* TASK DIRECTIONS *
Copy out the lines beginning with the one that contains "Foire aux Questions" and ending with the one that contains "Politique de cookies". In them, swap "cookies" for "traceurs" and leave everything else untouched.

(Dataset entries)
· · · · · · ·

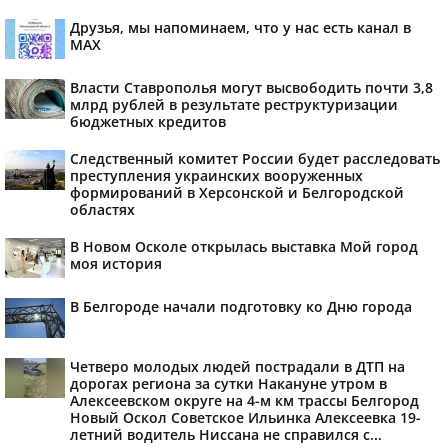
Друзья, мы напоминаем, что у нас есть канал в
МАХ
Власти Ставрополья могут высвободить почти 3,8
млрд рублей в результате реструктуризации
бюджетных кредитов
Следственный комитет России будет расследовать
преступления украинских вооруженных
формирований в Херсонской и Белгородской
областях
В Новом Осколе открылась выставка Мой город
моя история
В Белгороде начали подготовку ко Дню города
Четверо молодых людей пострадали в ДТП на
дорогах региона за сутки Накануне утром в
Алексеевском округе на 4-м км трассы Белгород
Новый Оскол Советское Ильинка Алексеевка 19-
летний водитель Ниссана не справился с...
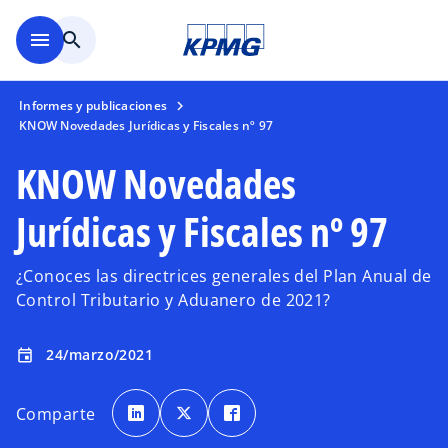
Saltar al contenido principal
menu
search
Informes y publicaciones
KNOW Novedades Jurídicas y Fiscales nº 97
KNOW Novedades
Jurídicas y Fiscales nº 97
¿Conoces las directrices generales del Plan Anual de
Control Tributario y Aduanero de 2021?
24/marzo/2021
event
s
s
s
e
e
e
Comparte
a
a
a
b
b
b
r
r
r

· · · · · · ·

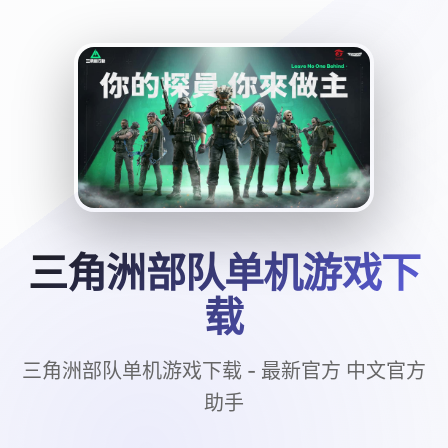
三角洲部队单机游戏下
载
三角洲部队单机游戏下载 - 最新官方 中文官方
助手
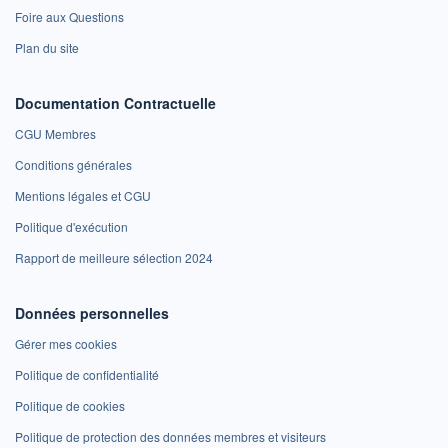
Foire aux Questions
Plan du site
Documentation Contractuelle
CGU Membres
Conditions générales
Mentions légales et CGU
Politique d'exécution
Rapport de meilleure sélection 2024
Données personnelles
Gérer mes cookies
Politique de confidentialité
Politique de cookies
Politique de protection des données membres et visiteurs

· · · · · · ·

* FINISHED TASK *
Foire aux Questions
Plan du site
Documentation Contractuelle
CGU Membres
Conditions générales
Mentions légales et CGU
Politique d'exécution
Rapport de meilleure sélection 2024
Données personnelles
Gérer mes traceurs
Politique de confidentialité
Politique de traceurs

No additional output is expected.